Claudia Chapline of the eponymous Stinson Beach gallery (celebrating its 20th anniversary this year), did a wall installation of dozens of small crosses made of found materials ($150-$1,500). The dense aggregation of homespun devotional objects looks like those spontaneous shrines that show up at the site of tragic car accidents, gang killings, even the one for Diana that piled up outside Buckingham Palace in the immediate days after her death.

"Nightmare 1,2,3,4" ($600) by Eileen Zevallos, is called out by the show’s organizers as a seminal piece in this artist’s maturing career. This hauntingly beautiful mixed media piece has a dreamlike quality; collaged photographed figures wander ghost-like through a watercolor crimson fog.

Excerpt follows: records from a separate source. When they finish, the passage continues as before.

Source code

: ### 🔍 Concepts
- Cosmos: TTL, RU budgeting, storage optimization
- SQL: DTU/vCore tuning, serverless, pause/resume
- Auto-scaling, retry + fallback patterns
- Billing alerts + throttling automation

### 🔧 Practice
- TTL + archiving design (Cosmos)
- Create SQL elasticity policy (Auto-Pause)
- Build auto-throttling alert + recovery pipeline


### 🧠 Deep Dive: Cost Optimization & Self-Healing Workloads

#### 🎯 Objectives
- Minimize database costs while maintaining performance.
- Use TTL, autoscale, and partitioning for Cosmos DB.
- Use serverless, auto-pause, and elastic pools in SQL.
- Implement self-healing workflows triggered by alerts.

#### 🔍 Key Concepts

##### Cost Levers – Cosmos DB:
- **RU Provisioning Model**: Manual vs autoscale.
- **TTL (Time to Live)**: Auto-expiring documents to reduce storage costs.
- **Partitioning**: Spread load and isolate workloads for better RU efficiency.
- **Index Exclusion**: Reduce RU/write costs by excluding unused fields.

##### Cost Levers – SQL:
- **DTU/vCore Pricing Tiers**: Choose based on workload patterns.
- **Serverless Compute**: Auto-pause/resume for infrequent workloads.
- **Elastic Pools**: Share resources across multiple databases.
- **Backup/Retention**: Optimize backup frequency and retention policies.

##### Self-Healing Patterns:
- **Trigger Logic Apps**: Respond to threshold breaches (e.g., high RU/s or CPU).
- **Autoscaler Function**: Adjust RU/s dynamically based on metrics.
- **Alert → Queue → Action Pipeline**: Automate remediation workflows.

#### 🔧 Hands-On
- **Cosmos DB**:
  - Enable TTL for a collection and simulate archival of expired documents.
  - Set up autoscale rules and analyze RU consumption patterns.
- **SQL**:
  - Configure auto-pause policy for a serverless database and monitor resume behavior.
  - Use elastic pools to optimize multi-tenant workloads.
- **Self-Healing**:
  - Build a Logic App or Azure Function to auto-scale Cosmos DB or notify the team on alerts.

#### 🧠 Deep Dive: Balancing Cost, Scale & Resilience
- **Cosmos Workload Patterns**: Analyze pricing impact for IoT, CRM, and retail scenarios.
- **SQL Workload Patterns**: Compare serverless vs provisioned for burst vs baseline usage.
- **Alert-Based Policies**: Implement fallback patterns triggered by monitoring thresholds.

Also going on at the Mission Cultural Center is a retrospective of the work of Yolanda Lopez, an American Chicana, painter, printmaker, and filmmaker. Lopez was a student at S.F. State in the early 60s and the morals of the civil rights movement affected her deeply. Her work varies from the strong stuff of United Farm Workers strike propaganda to a loving celebration of her own family’s blue collar matriarchy. The connection between this exhibition and "Women on War" is that Lopez is the 2008 recipient of the Women’s Caucus for Art lifetime achievement award.